- _STORED DATA_
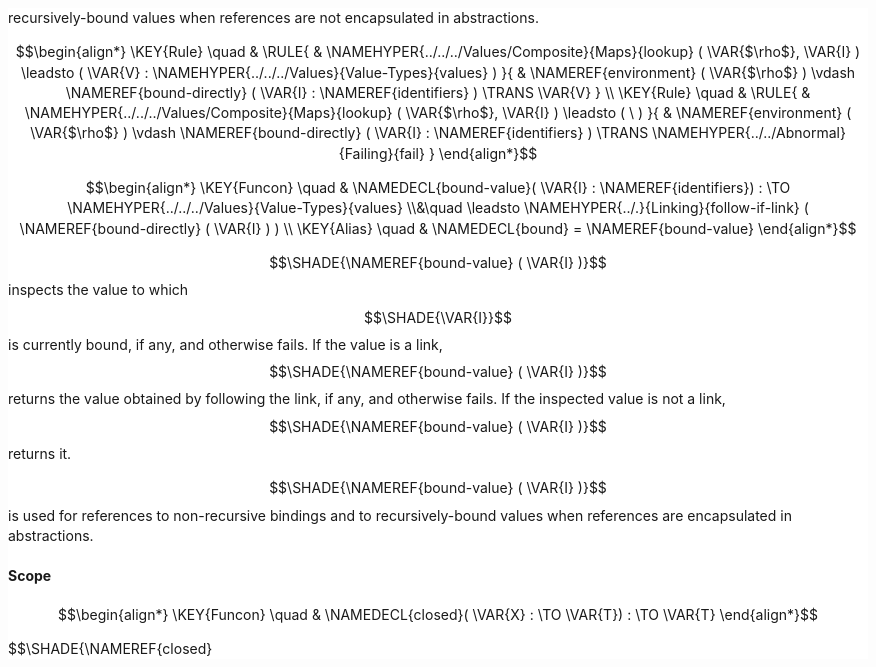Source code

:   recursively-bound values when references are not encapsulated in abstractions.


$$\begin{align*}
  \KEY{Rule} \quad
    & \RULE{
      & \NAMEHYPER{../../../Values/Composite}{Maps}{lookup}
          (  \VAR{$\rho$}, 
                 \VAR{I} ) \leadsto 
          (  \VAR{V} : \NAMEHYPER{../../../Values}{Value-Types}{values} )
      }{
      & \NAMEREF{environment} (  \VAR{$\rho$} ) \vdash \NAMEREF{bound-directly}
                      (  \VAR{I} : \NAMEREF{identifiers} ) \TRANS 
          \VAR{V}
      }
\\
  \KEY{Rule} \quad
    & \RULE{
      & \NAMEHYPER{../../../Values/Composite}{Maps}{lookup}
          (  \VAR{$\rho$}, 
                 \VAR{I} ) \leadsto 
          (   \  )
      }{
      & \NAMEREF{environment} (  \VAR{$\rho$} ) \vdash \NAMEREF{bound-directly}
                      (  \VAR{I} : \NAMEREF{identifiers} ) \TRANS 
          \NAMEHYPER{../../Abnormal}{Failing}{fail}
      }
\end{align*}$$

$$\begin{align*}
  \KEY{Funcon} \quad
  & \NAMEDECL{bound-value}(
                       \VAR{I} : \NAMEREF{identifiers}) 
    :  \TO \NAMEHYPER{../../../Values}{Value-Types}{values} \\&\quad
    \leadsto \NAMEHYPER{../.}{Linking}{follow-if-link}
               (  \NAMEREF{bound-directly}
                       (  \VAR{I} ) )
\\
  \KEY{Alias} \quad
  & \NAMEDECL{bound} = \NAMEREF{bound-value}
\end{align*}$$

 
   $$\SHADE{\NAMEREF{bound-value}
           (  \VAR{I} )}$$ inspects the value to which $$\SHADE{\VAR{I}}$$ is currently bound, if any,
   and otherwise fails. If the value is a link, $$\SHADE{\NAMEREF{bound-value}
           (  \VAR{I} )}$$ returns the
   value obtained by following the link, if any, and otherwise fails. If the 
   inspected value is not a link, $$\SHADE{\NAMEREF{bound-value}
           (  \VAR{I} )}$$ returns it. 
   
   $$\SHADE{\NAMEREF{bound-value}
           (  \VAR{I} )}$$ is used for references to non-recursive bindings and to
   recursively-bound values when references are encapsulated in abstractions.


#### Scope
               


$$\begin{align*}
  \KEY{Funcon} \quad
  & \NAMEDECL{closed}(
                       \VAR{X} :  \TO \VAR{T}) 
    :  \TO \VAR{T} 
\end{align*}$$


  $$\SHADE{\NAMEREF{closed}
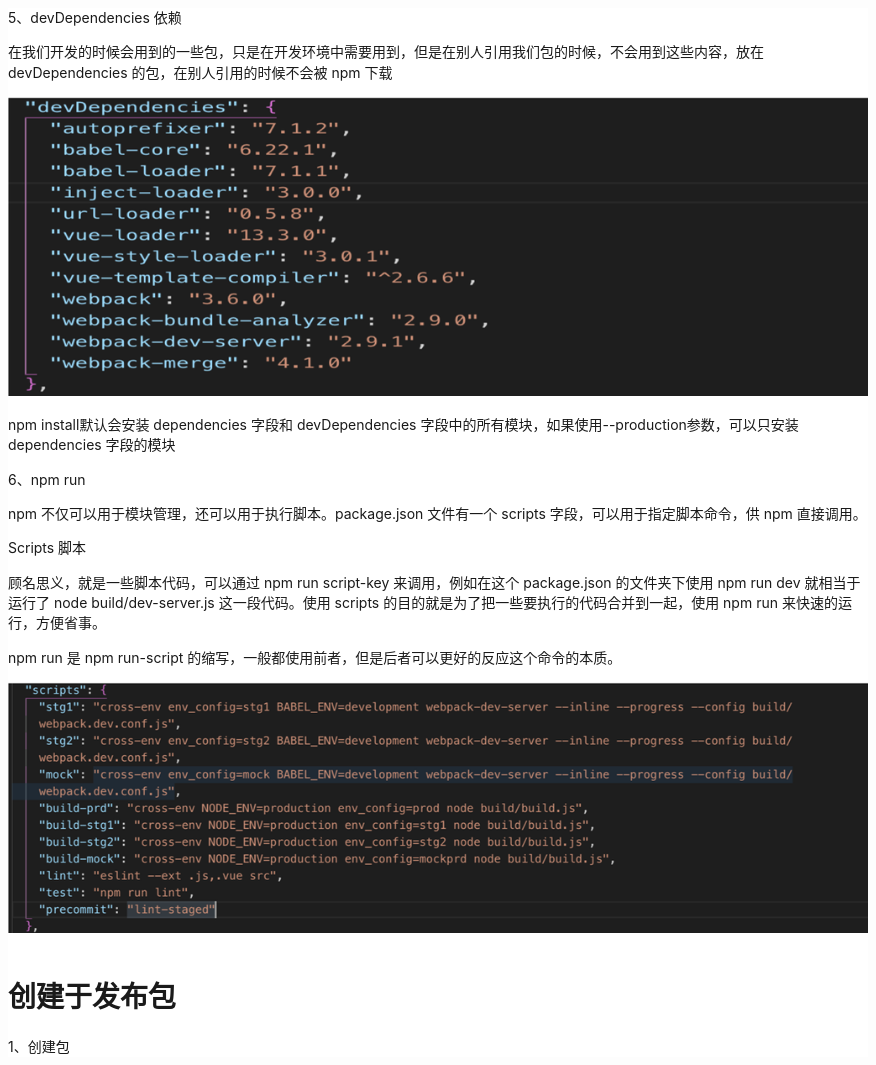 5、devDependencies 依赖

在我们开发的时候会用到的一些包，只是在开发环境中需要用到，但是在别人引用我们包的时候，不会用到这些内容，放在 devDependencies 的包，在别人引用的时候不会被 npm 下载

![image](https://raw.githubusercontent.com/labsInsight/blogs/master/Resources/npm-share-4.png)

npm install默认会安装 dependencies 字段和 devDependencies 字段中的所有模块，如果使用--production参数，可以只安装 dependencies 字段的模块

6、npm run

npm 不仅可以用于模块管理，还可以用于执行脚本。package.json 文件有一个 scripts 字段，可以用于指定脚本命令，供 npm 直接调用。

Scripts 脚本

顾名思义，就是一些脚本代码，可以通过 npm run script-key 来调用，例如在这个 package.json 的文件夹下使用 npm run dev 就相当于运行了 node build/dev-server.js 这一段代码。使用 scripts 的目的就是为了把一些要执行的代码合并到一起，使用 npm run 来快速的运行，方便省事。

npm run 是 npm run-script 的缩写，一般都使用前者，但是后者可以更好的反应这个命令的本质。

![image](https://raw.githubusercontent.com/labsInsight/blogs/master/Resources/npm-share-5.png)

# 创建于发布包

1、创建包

- _EXERCISE GOAL_
Switch every "bound-value" in the items above to "lookup-value" and reproduce the items with nothing else changed. Leave the pictures out.

- _OUTPUT FOR THIS EXERCISE_
Source code

:   recursively-bound values when references are not encapsulated in abstractions.


$$\begin{align*}
  \KEY{Rule} \quad
    & \RULE{
      & \NAMEHYPER{../../../Values/Composite}{Maps}{lookup}
          (  \VAR{$\rho$}, 
                 \VAR{I} ) \leadsto 
          (  \VAR{V} : \NAMEHYPER{../../../Values}{Value-Types}{values} )
      }{
      & \NAMEREF{environment} (  \VAR{$\rho$} ) \vdash \NAMEREF{bound-directly}
                      (  \VAR{I} : \NAMEREF{identifiers} ) \TRANS 
          \VAR{V}
      }
\\
  \KEY{Rule} \quad
    & \RULE{
      & \NAMEHYPER{../../../Values/Composite}{Maps}{lookup}
          (  \VAR{$\rho$}, 
                 \VAR{I} ) \leadsto 
          (   \  )
      }{
      & \NAMEREF{environment} (  \VAR{$\rho$} ) \vdash \NAMEREF{bound-directly}
                      (  \VAR{I} : \NAMEREF{identifiers} ) \TRANS 
          \NAMEHYPER{../../Abnormal}{Failing}{fail}
      }
\end{align*}$$

$$\begin{align*}
  \KEY{Funcon} \quad
  & \NAMEDECL{lookup-value}(
                       \VAR{I} : \NAMEREF{identifiers}) 
    :  \TO \NAMEHYPER{../../../Values}{Value-Types}{values} \\&\quad
    \leadsto \NAMEHYPER{../.}{Linking}{follow-if-link}
               (  \NAMEREF{bound-directly}
                       (  \VAR{I} ) )
\\
  \KEY{Alias} \quad
  & \NAMEDECL{bound} = \NAMEREF{lookup-value}
\end{align*}$$

 
   $$\SHADE{\NAMEREF{lookup-value}
           (  \VAR{I} )}$$ inspects the value to which $$\SHADE{\VAR{I}}$$ is currently bound, if any,
   and otherwise fails. If the value is a link, $$\SHADE{\NAMEREF{lookup-value}
           (  \VAR{I} )}$$ returns the
   value obtained by following the link, if any, and otherwise fails. If the 
   inspected value is not a link, $$\SHADE{\NAMEREF{lookup-value}
           (  \VAR{I} )}$$ returns it. 
   
   $$\SHADE{\NAMEREF{lookup-value}
           (  \VAR{I} )}$$ is used for references to non-recursive bindings and to
   recursively-bound values when references are encapsulated in abstractions.


#### Scope
               


$$\begin{align*}
  \KEY{Funcon} \quad
  & \NAMEDECL{closed}(
                       \VAR{X} :  \TO \VAR{T}) 
    :  \TO \VAR{T} 
\end{align*}$$


  $$\SHADE{\NAMEREF{closed}
 5、devDependencies 依赖

在我们开发的时候会用到的一些包，只是在开发环境中需要用到，但是在别人引用我们包的时候，不会用到这些内容，放在 devDependencies 的包，在别人引用的时候不会被 npm 下载

![image](https://raw.githubusercontent.com/labsInsight/blogs/master/Resources/npm-share-4.png)

npm install默认会安装 dependencies 字段和 devDependencies 字段中的所有模块，如果使用--production参数，可以只安装 dependencies 字段的模块

6、npm run

npm 不仅可以用于模块管理，还可以用于执行脚本。package.json 文件有一个 scripts 字段，可以用于指定脚本命令，供 npm 直接调用。

Scripts 脚本

顾名思义，就是一些脚本代码，可以通过 npm run script-key 来调用，例如在这个 package.json 的文件夹下使用 npm run dev 就相当于运行了 node build/dev-server.js 这一段代码。使用 scripts 的目的就是为了把一些要执行的代码合并到一起，使用 npm run 来快速的运行，方便省事。

npm run 是 npm run-script 的缩写，一般都使用前者，但是后者可以更好的反应这个命令的本质。

![image](https://raw.githubusercontent.com/labsInsight/blogs/master/Resources/npm-share-5.png)

# 创建于发布包

1、创建包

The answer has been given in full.